Pokemon Go only came out a few days ago, but here’s the incomplete but totally shocking list of things it’s already surpassed in popularity:

  1. Facebook
  2. Tinder
  3. Twitter


I’ll let that sink in for a moment. These megatrends work well in the travel industry, where Pokemon Go serves a dual purpose. For some people, Pokemon Go marks a long-overdue outdoor venture while helping them relive a memorable part of their childhood fantasy. Still others, like a tech editor at Forbes, praise Pokemon Go as the new travel app–a tourism stimulus that puts businesses and attractions on the map.

Those herds of people you see wandering around looking at their phones? They aren’t just scrolling through Facebook anymore — they’re out seeing things and getting some exercise. For some, it’s also the new way to socialize: Poke-hunters form meetups to battle their findings and exchange tips.

When you think about the concept, maybe the travel app theory makes sense. The New York Times suggested it could serve as a digital tour guide in this recent article. If you don’t believe us, just reimagine the game as virtual geocaching because it is — Niantic’s mega-game guides people places they normally wouldn’t visit, even if that’s just their neighborhood. For travelers, it helps them embrace the local, authentic experience of seeking out landmarks and unique places.

According to a Tech Crunch interview with Niantic CEO John Hanke, sponsored locations will increase revenue for millions of American businesses. Naturally, the tourism industry is feeling a big boost, and people are chasing the “little monsters” straight into stores, restaurants, and other businesses. How?

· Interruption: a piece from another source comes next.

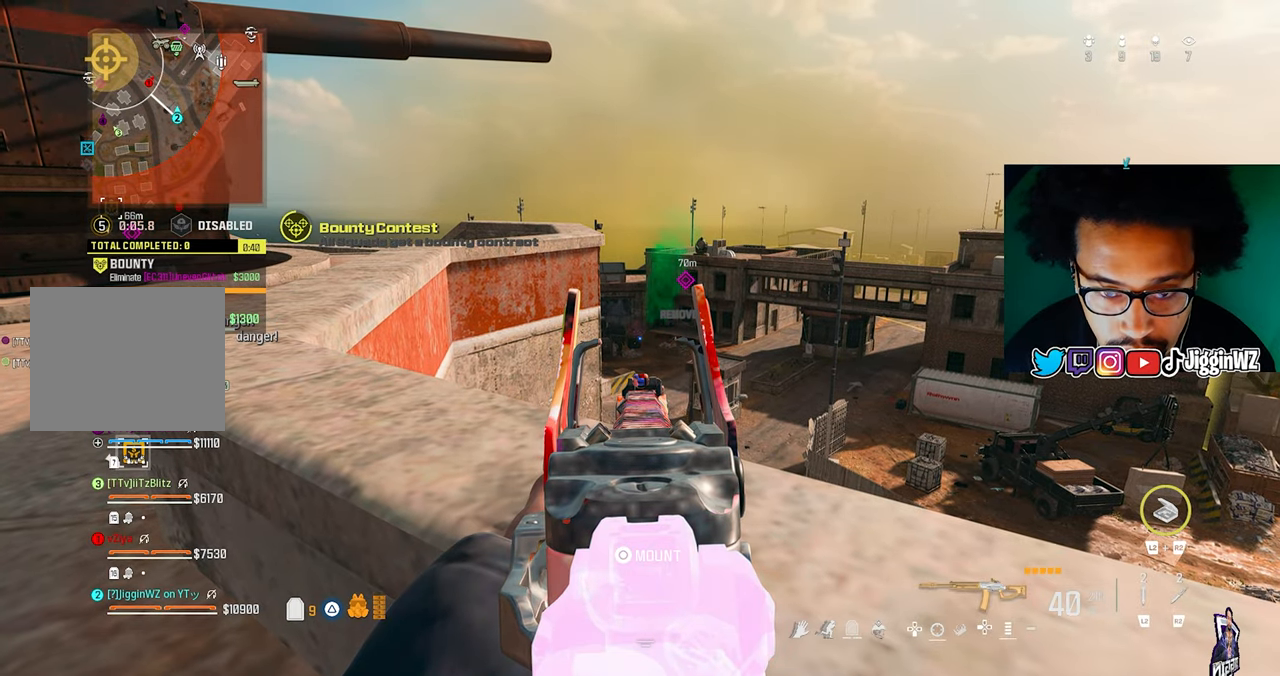
{"buttons": [], "left_stick": "center", "right_stick": "center", "events": []}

Retailers and businesses will get a chance to nab top spots on the game’s map and drive prospects into their realms. For example, The Art Institute of Chicago tries to lure a wave of monster seekers through its doors with catchy tweets saying “Catch them if you can!”. The museum hosts 14 separate Pokestops. Here’s the catch: While the app is free, entrance to the museum (except on Thursdays for IL residents)…is NOT. Sure, you can catch those Pokemon, but it will cost you $30 per person. Well played!

If you choose to Go, do so with caution. So far, the main risk appears to be mindless wandering into the street to catch these creatures. Pokemon makes no effort to hide it: As soon as you’ve customized your character (Yes, we’ve downloaded it for educational purposes!), the game flat-out warns you: Mind your surroundings.